Slashdot Mirror


Google Crawls The Deep Web

mikkl666 writes "In their official blog, Google announces that they are experimenting with technologies to index the Deep Web, i.e. the sites hidden behind forms, in order to be 'the gateway to large volumes of data beyond the normal scope of search engines'. For that purpose, the engine tries to automatically get past the forms: 'For text boxes, our computers automatically choose words from the site that has the form; for select menus, check boxes, and radio buttons on the form, we choose from among the values of the HTML'. Nevertheless, directions like 'nofollow' and 'noindex' are still respected, so sites can still be excluded from this type of search.'"

2 of 197 comments (clear)

  1. directions like 'nofollow' are still respected by frovingslosh · · Score: 5, Informative
    Nevertheless, directions like 'nofollow' and 'noindex' are still respected, so sites can still be excluded from this type of search.

    Maybe they shouldn't be, at least not in all cases.

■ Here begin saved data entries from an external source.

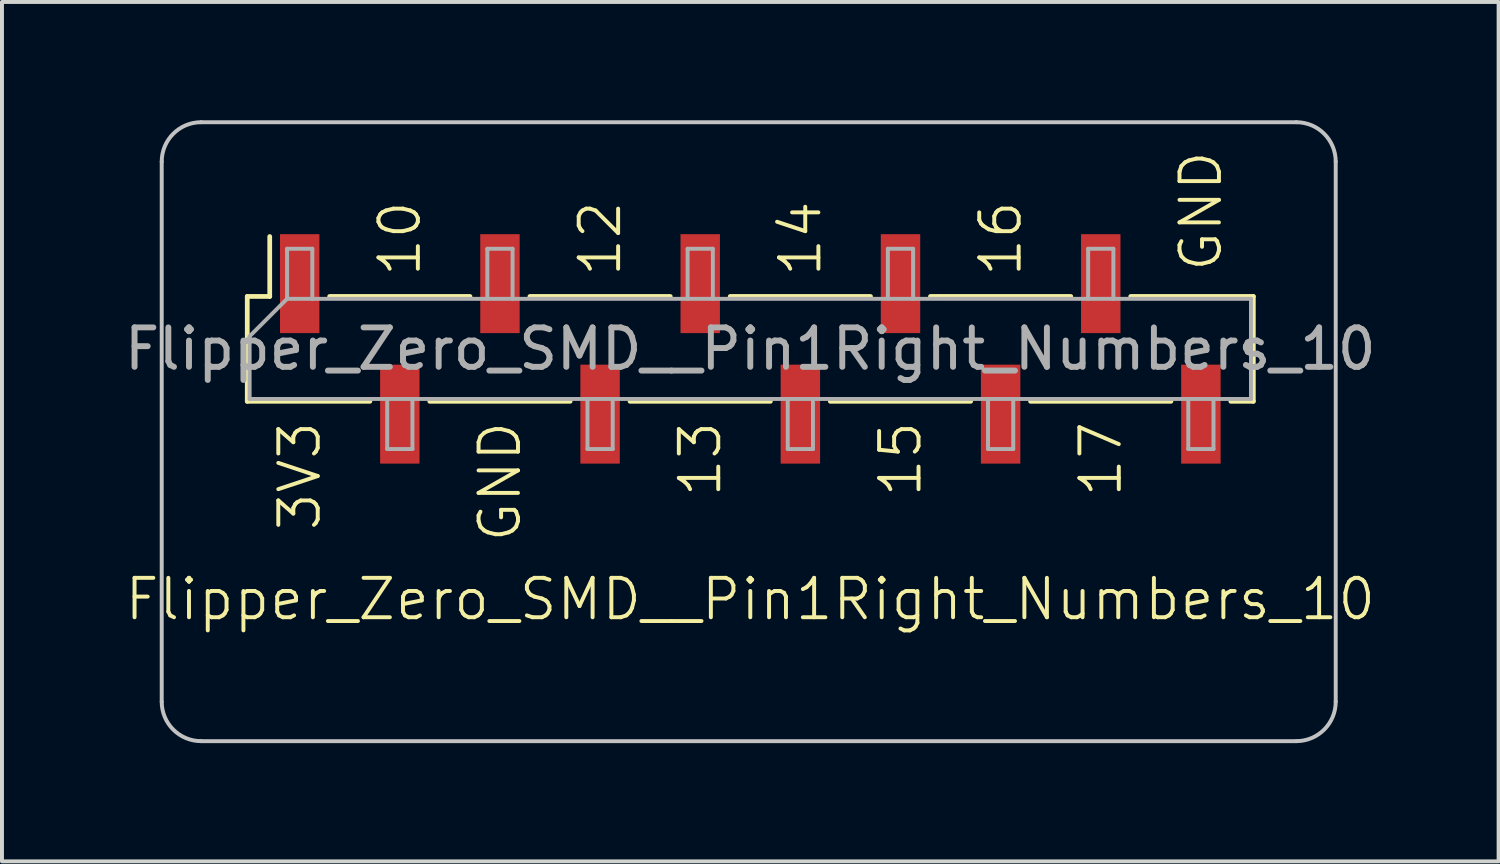
<source format=kicad_pcb>
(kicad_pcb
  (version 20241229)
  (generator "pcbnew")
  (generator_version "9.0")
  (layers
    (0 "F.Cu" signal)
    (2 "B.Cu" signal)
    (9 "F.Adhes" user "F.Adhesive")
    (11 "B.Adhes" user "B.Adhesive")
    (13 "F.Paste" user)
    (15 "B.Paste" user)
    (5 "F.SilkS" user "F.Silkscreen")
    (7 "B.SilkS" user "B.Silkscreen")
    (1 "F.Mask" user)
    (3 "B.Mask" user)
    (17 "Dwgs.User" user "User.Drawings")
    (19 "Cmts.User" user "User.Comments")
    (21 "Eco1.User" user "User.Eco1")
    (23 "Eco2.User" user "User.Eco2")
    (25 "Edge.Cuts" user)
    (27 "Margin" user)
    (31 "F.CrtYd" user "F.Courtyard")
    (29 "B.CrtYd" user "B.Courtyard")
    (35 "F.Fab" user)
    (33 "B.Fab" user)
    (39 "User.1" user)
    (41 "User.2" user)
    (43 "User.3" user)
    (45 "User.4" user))
  (footprint "Flipper_Zero_SMD__Pin1Right_Numbers_10"
    (layer "F.Cu")
    (at 4.552 5.8)
    (property "Reference" "Flipper_Zero_SMD__Pin1Right_Numbers_10" (at 11.43 6.35 0) (unlocked yes) (layer "F.SilkS") (effects (font (size 1 1) (thickness 0.1))))
    (attr smd)
    (fp_line (start -1.33 -1.33) (end -0.76 -1.33) (stroke (width 0.12) (type solid)) (layer "F.SilkS"))
    (fp_line (start -1.33 1.33) (end -1.33 -1.33) (stroke (width 0.12) (type solid)) (layer "F.SilkS"))
    (fp_line (start -1.33 1.33) (end 1.78 1.33) (stroke (width 0.12) (type solid)) (layer "F.SilkS"))
    (fp_line (start -0.76 -1.33) (end -0.76 -2.85) (stroke (width 0.12) (type solid)) (layer "F.SilkS"))
    (fp_line (start 0.76 -1.33) (end 4.32 -1.33) (stroke (width 0.12) (type solid)) (layer "F.SilkS"))
    (fp_line (start 3.3 1.33) (end 6.86 1.33) (stroke (width 0.12) (type solid)) (layer "F.SilkS"))
    (fp_line (start 5.84 -1.33) (end 9.4 -1.33) (stroke (width 0.12) (type solid)) (layer "F.SilkS"))
    (fp_line (start 8.38 1.33) (end 11.94 1.33) (stroke (width 0.12) (type solid)) (layer "F.SilkS"))
    (fp_line (start 10.92 -1.33) (end 14.48 -1.33) (stroke (width 0.12) (type solid)) (layer "F.SilkS"))
    (fp_line (start 13.46 1.33) (end 17.02 1.33) (stroke (width 0.12) (type solid)) (layer "F.SilkS"))
    (fp_line (start 16 -1.33) (end 19.56 -1.33) (stroke (width 0.12) (type solid)) (layer "F.SilkS"))
    (fp_line (start 18.54 1.33) (end 22.1 1.33) (stroke (width 0.12) (type solid)) (layer "F.SilkS"))
    (fp_line (start 21.08 -1.33) (end 24.19 -1.33) (stroke (width 0.12) (type solid)) (layer "F.SilkS"))
    (fp_line (start 23.62 1.33) (end 24.19 1.33) (stroke (width 0.12) (type solid)) (layer "F.SilkS"))
    (fp_line (start 24.19 1.33) (end 24.19 -1.33) (stroke (width 0.12) (type solid)) (layer "F.SilkS"))
    (fp_line (start -3.5 8.95) (end -3.5 -4.75) (stroke (width 0.1) (type default)) (layer "Dwgs.User"))
    (fp_line (start -2.5 -5.75) (end 25.28 -5.75) (stroke (width 0.1) (type default)) (layer "Dwgs.User"))
    (fp_line (start -2.5 9.95) (end 25.28 9.95) (stroke (width 0.1) (type default)) (layer "Dwgs.User"))
    (fp_line (start 26.28 8.95) (end 26.28 -4.75) (stroke (width 0.1) (type default)) (layer "Dwgs.User"))
    (fp_arc (start -3.5 -4.75) (mid -3.207107 -5.457106) (end -2.5 -5.75) (stroke (width 0.1) (type default)) (layer "Dwgs.User"))
    (fp_arc (start -2.5 9.95) (mid -3.207106 9.657107) (end -3.5 8.95) (stroke (width 0.1) (type default)) (layer "Dwgs.User"))
    (fp_arc (start 25.28 -5.75) (mid 25.987106 -5.457107) (end 26.28 -4.75) (stroke (width 0.1) (type default)) (layer "Dwgs.User"))
    (fp_arc (start 26.28 8.95) (mid 25.987107 9.657106) (end 25.28 9.95) (stroke (width 0.1) (type default)) (layer "Dwgs.User"))
    (fp_line (start -1.27 1.27) (end -1.27 -0.32) (stroke (width 0.1) (type solid)) (layer "F.Fab"))
    (fp_line (start -1.27 1.27) (end 24.13 1.27) (stroke (width 0.1) (type solid)) (layer "F.Fab"))
    (fp_line (start -0.32 -2.54) (end 0.32 -2.54) (stroke (width 0.1) (type solid)) (layer "F.Fab"))
    (fp_line (start -0.32 -1.27) (end -1.27 -0.32) (stroke (width 0.1) (type solid)) (layer "F.Fab"))
    (fp_line (start -0.32 -1.27) (end -0.32 -2.54) (stroke (width 0.1) (type solid)) (layer "F.Fab"))
    (fp_line (start 0.32 -2.54) (end 0.32 -1.27) (stroke (width 0.1) (type solid)) (layer "F.Fab"))
    (fp_line (start 2.22 1.27) (end 2.22 2.54) (stroke (width 0.1) (type solid)) (layer "F.Fab"))
    (fp_line (start 2.22 2.54) (end 2.86 2.54) (stroke (width 0.1) (type solid)) (layer "F.Fab"))
    (fp_line (start 2.86 2.54) (end 2.86 1.27) (stroke (width 0.1) (type solid)) (layer "F.Fab"))
    (fp_line (start 4.76 -2.54) (end 5.4 -2.54) (stroke (width 0.1) (type solid)) (layer "F.Fab"))
    (fp_line (start 4.76 -1.27) (end 4.76 -2.54) (stroke (width 0.1) (type solid)) (layer "F.Fab"))
    (fp_line (start 5.4 -2.54) (end 5.4 -1.27) (stroke (width 0.1) (type solid)) (layer "F.Fab"))
    (fp_line (start 7.3 1.27) (end 7.3 2.54) (stroke (width 0.1) (type solid)) (layer "F.Fab"))
    (fp_line (start 7.3 2.54) (end 7.94 2.54) (stroke (width 0.1) (type solid)) (layer "F.Fab"))
    (fp_line (start 7.94 2.54) (end 7.94 1.27) (stroke (width 0.1) (type solid)) (layer "F.Fab"))
    (fp_line (start 9.84 -2.54) (end 10.48 -2.54) (stroke (width 0.1) (type solid)) (layer "F.Fab"))
    (fp_line (start 9.84 -1.27) (end 9.84 -2.54) (stroke (width 0.1) (type solid)) (layer "F.Fab"))
    (fp_line (start 10.48 -2.54) (end 10.48 -1.27) (stroke (width 0.1) (type solid)) (layer "F.Fab"))
    (fp_line (start 12.38 1.27) (end 12.38 2.54) (stroke (width 0.1) (type solid)) (layer "F.Fab"))
    (fp_line (start 12.38 2.54) (end 13.02 2.54) (stroke (width 0.1) (type solid)) (layer "F.Fab"))
    (fp_line (start 13.02 2.54) (end 13.02 1.27) (stroke (width 0.1) (type solid)) (layer "F.Fab"))
    (fp_line (start 14.92 -2.54) (end 15.56 -2.54) (stroke (width 0.1) (type solid)) (layer "F.Fab"))
    (fp_line (start 14.92 -1.27) (end 14.92 -2.54) (stroke (width 0.1) (type solid)) (layer "F.Fab"))
    (fp_line (start 15.56 -2.54) (end 15.56 -1.27) (stroke (width 0.1) (type solid)) (layer "F.Fab"))
    (fp_line (start 17.46 1.27) (end 17.46 2.54) (stroke (width 0.1) (type solid)) (layer "F.Fab"))
    (fp_line (start 17.46 2.54) (end 18.1 2.54) (stroke (width 0.1) (type solid)) (layer "F.Fab"))
    (fp_line (start 18.1 2.54) (end 18.1 1.27) (stroke (width 0.1) (type solid)) (layer "F.Fab"))
    (fp_line (start 20 -2.54) (end 20.64 -2.54) (stroke (width 0.1) (type solid)) (layer "F.Fab"))
    (fp_line (start 20 -1.27) (end 20 -2.54) (stroke (width 0.1) (type solid)) (layer "F.Fab"))
    (fp_line (start 20.64 -2.54) (end 20.64 -1.27) (stroke (width 0.1) (type solid)) (layer "F.Fab"))
    (fp_line (start 22.54 1.27) (end 22.54 2.54) (stroke (width 0.1) (type solid)) (layer "F.Fab"))
    (fp_line (start 22.54 2.54) (end 23.18 2.54) (stroke (width 0.1) (type solid)) (layer "F.Fab"))
    (fp_line (start 23.18 2.54) (end 23.18 1.27) (stroke (width 0.1) (type solid)) (layer "F.Fab"))
    (fp_line (start 24.13 -1.27) (end -0.32 -1.27) (stroke (width 0.1) (type solid)) (layer "F.Fab"))
    (fp_line (start 24.13 -1.27) (end 24.13 1.27) (stroke (width 0.1) (type solid)) (layer "F.Fab"))
    (fp_text user "GND" (at 5.08 1.778 90) (unlocked yes) (layer "F.SilkS") (effects (font (size 1 1) (thickness 0.1)) (justify right)))
    (fp_text user "13" (at 10.16 1.778 90) (unlocked yes) (layer "F.SilkS") (effects (font (size 1 1) (thickness 0.1)) (justify right)))
    (fp_text user "14" (at 12.7 -1.778 90) (unlocked yes) (layer "F.SilkS") (effects (font (size 1 1) (thickness 0.1)) (justify left)))
    (fp_text user "17" (at 20.32 1.778 90) (unlocked yes) (layer "F.SilkS") (effects (font (size 1 1) (thickness 0.1)) (justify right)))
    (fp_text user "10" (at 2.54 -1.778 90) (unlocked yes) (layer "F.SilkS") (effects (font (size 1 1) (thickness 0.1)) (justify left)))
    (fp_text user "GND" (at 22.86 -1.905 90) (unlocked yes) (layer "F.SilkS") (effects (font (size 1 1) (thickness 0.1)) (justify left)))
    (fp_text user "16" (at 17.78 -1.778 90) (unlocked yes) (layer "F.SilkS") (effects (font (size 1 1) (thickness 0.1)) (justify left)))
    (fp_text user "12" (at 7.62 -1.778 90) (unlocked yes) (layer "F.SilkS") (effects (font (size 1 1) (thickness 0.1)) (justify left)))
    (fp_text user "3V3" (at 0 1.778 90) (unlocked yes) (layer "F.SilkS") (effects (font (size 1 1) (thickness 0.1)) (justify right)))
    (fp_text user "15" (at 15.24 1.778 90) (unlocked yes) (layer "F.SilkS") (effects (font (size 1 1) (thickness 0.1)) (justify right)))
    (fp_text user "${REFERENCE}" (at 11.43 0 180) (layer "F.Fab") (effects (font (size 1 1) (thickness 0.15))))
    (pad "9" smd rect (at 0 -1.655 90) (size 2.51 1) (layers "F.Cu" "F.Mask" "F.Paste"))
    (pad "10" smd rect (at 2.54 1.655 90) (size 2.51 1) (layers "F.Cu" "F.Mask" "F.Paste"))
    (pad "11" smd rect (at 5.08 -1.655 90) (size 2.51 1) (layers "F.Cu" "F.Mask" "F.Paste"))
    (pad "12" smd rect (at 7.62 1.655 90) (size 2.51 1) (layers "F.Cu" "F.Mask" "F.Paste"))
    (pad "13" smd rect (at 10.16 -1.655 90) (size 2.51 1) (layers "F.Cu" "F.Mask" "F.Paste"))
    (pad "14" smd rect (at 12.7 1.655 90) (size 2.51 1) (layers "F.Cu" "F.Mask" "F.Paste"))
    (pad "15" smd rect (at 15.24 -1.655 90) (size 2.51 1) (layers "F.Cu" "F.Mask" "F.Paste"))
    (pad "16" smd rect (at 17.78 1.655 90) (size 2.51 1) (layers "F.Cu" "F.Mask" "F.Paste"))
    (pad "17" smd rect (at 20.32 -1.655 90) (size 2.51 1) (layers "F.Cu" "F.Mask" "F.Paste"))
    (pad "18" smd rect (at 22.86 1.655 90) (size 2.51 1) (layers "F.Cu" "F.Mask" "F.Paste")))
  (gr_rect
    (start -3 -3)
    (end 34.964 18.8)
    (stroke (width 0.1) (type default))
    (fill no)
    (layer "Edge.Cuts")))
</source>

Several years back I had done many Google searches for some information that was very important to me, but never could find anything. Then a few months later (too late to be of use), pretty much by a fortunate combination of factors but with no help from Google, I came across the exact information, on a .GOV website in a publicly filed IPO document. As far as I can tell, our US government aggressively marks websites not to be indexed, even when they contain information that is posted there to be public record. When these nofollow directives are over used by mindless and unaccountable bureaucrats, perhaps someone needs to make the decision that these records should be public and that isn't best served by hiding them deep down a long list of links where they are hard to locate. In cases like this I would applaud any search engine that ignores the "suggestion" not to index public pages just because of an inappropriate tag in the HTML. In fact, if I knew of any search engine that was indexing in spite of this tag, I would switch to them as my first choice search engine in an instant. For starters, I would suggest that any .GOV and any State TLD website should have this tag ignored unless there were darn good reason to do otherwise.

    --
    I'm an American. I love this country and the freedoms that we used to have.
  2. Re:Oops... by Bogtha · · Score: 4, Informative

    This won't post forms of that sort. In the blog post, they say that they are only doing this for GET forms, which are safe to automate as per the HTTP specification.

    This is for things like product catalogue searches where you pick criteria from drop-down boxes. Not so common for run-of-the-mill e-commerce sites, but I've seen a lot on B2B sites.

    --
    Bogtha Bogtha Bogtha